Przed przystąpieniem do cięcia musimy odpowiednio przygotować narzędzia. Wykorzystajmy sekatory bądź piły przeznaczone do prac sadowniczych. Nie mogą one być zardzewiałe. Przed użyciem warto je dodatkowo naostrzyć. Śliwy to drzewa, które są niezwykle podatne na choroby. Z tego względu po wykonaniu zabiegu należy rany powstałe po cięciu posmarować maścią ogrodniczą. Wykorzystać można także farbę z dodatkiem środka grzybobójczego.
Kiedy ciąć śliwy?
To, kiedy należy przycinać drzewo, zależy od odmiany śliwy. Dodatkowo ważny jest termin dojrzewania owoców. Odmiany późne i średnie przycinamy wczesną wiosną – od marca do początku kwietnia. Do tego typu śliw należą na przykład węgierki. Odmiany owocujące wcześniej tniemy od lipca do sierpnia, od razu po zbiorze owoców. Najważniejsze będzie cięcie dla młodych drzewek. Wykonujemy je wiosną, najlepiej zaraz po posadzeniu. Jeżeli jednak śliwy sadzimy jesienią, to pierwsze przycinanie powinno mieć miejsce w marcu, po przezimowaniu.
Jak przycinać śliwy?
W intensywnej uprawie śliwy powinny posiadać pionowy przewodnik oraz gałęzie boczne cieńsze i słabsze od niego. Dodatkowo boczne pędy należy przycinać w ten sposób, aby rosły poziomo bądź lekko skośnie. Wysokość śliwy powinna wynosić maksymalnie 3 m, rozpiętość koron – 2,5 m, minimalna wysokość pnia z kolei – 0,7 m. W uprawie tych drzew owocowych dążmy do tego, aby ukształtować wyłącznie jeden przewodnik.

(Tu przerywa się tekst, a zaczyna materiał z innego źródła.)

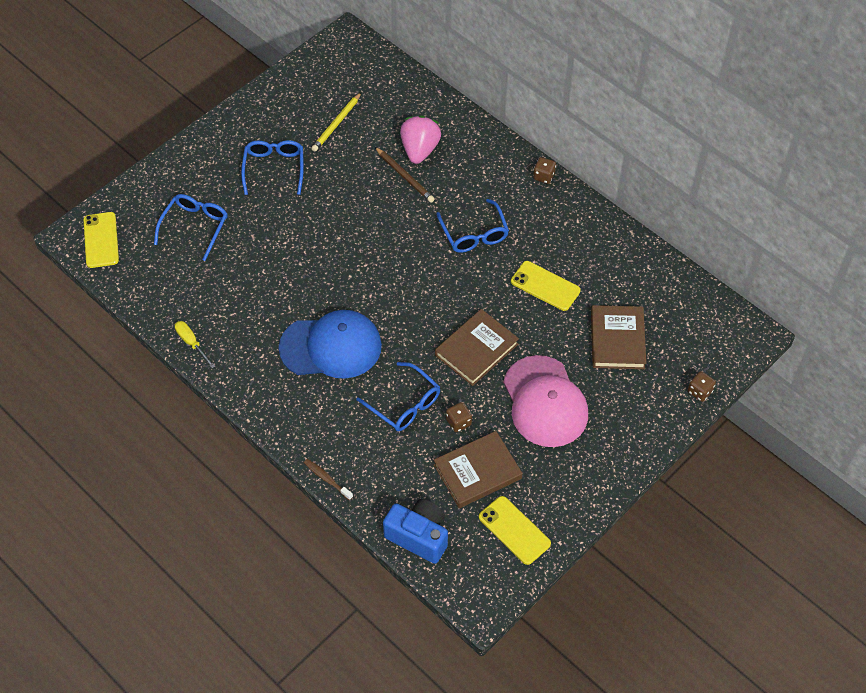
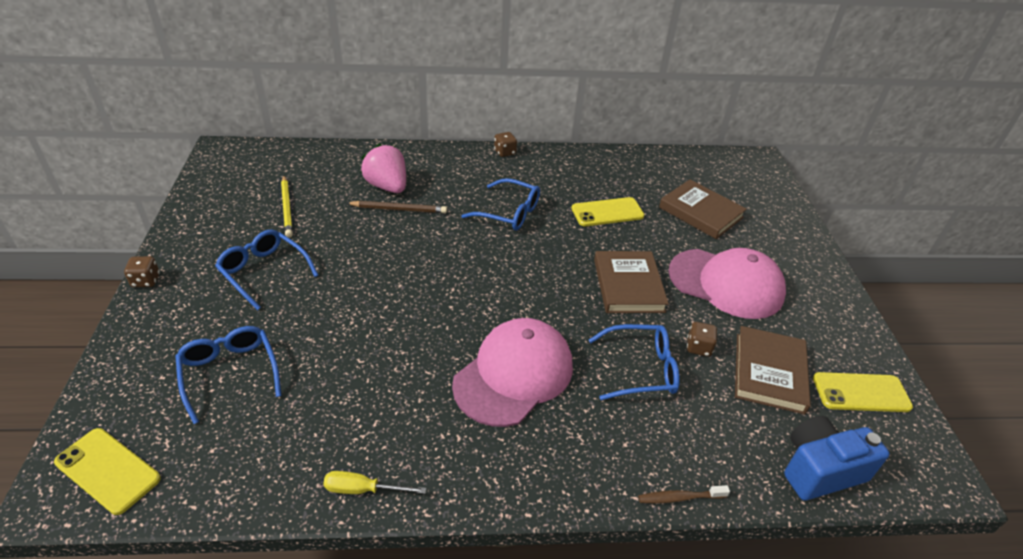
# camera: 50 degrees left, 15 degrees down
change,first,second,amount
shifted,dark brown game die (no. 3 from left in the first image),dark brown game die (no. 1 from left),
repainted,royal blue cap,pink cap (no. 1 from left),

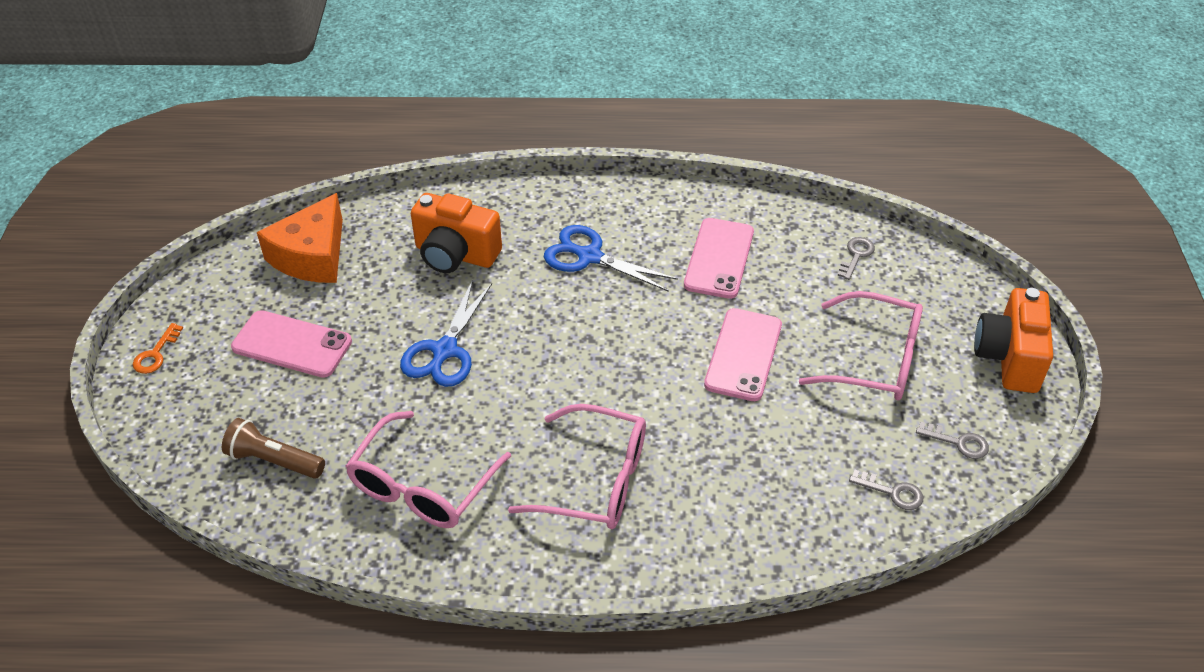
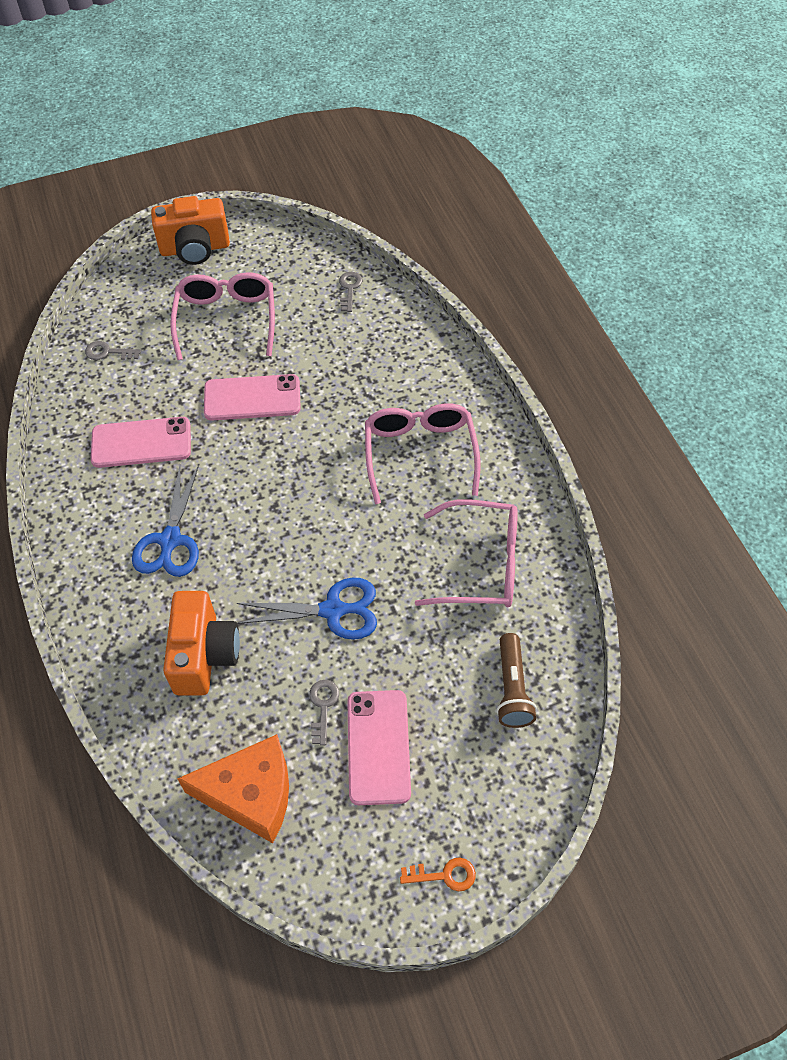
# camera: 110 degrees left, 10 degrees up
change,first,second,amount
shifted,ash-grey key (no. 3 from left in the first image),ash-grey key (no. 2 from left),

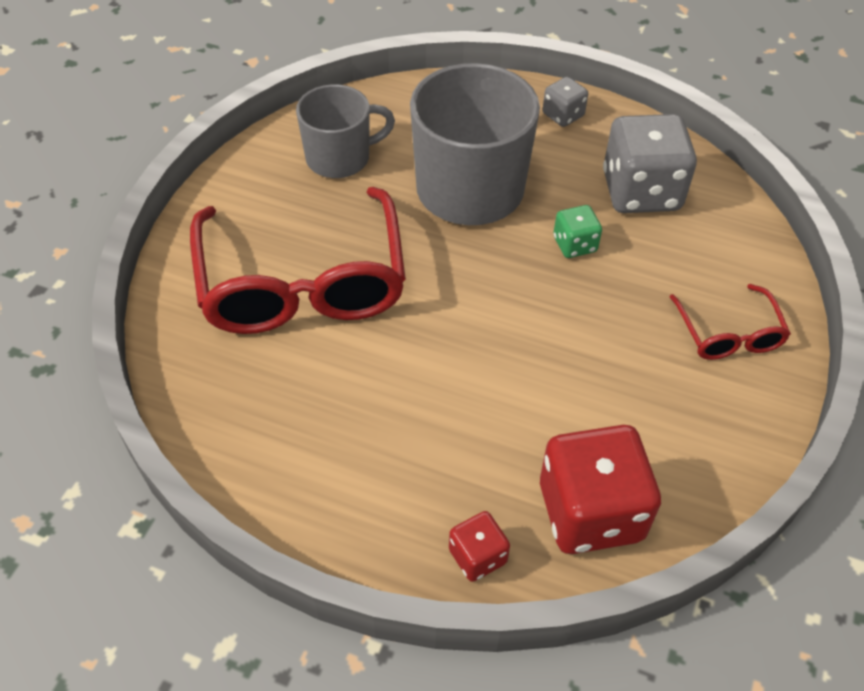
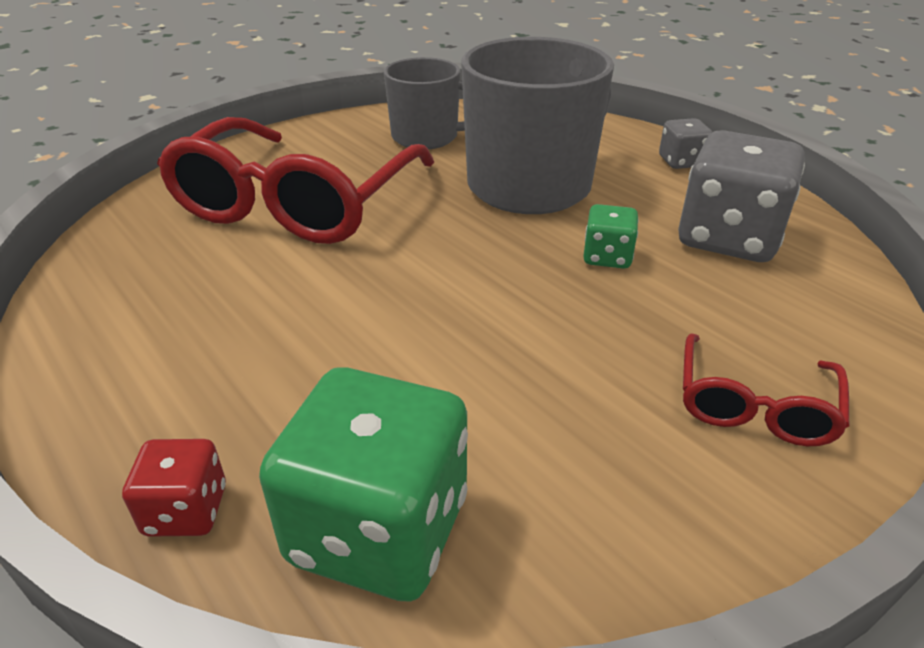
# camera: 30 degrees right, 15 degrees down
change,first,second,amount
repainted,red game die (no. 2 from left),green game die (no. 1 from left),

Zaraz po posadzeniu drzewek usuwamy rozgałęzienia boczne na przewodniku o 1/4 bądź 1/3 długości. Bezwzględnie wycinamy pędy boczne, które wyrastają w stosunku do przewodnika pod kątem ostrym. W kolejnych latach po posadzeniu skupiajmy się zwłaszcza na formowaniu korony drzewa. Zbędne, szczytowe przyrostu usuwamy w drugim i trzecim roku po umieszczeniu w glebie. Dzięki takiemu działaniu śliwy już w drugim roku po posadzeniu będą zakwitać i owocować. W przypadku starszych drzew usuwamy pędy martwe oraz chore. Wykonujemy również cięcie prześwietlające, mające na celu prawidłowe uformowanie korony. Tego typu zabieg przeprowadzamy co roku. W tym celu wycinamy górne gałęzie rosnące pionowo, krzyżujące się ze sobą oraz nadmiernie zagęszczone. Górne gałęzie warto skrócić bardzo silnie. Dzięki temu zahamujemy intensywny wzrost całej rośliny, która skupi się na kwitnieniu i wydawaniu owoców. Niższe partie gałęzi musimy jednak ciąć bardzo ostrożnie, by nie uszkodzić krótkopędów, na których będą zawiązywać się śliwki.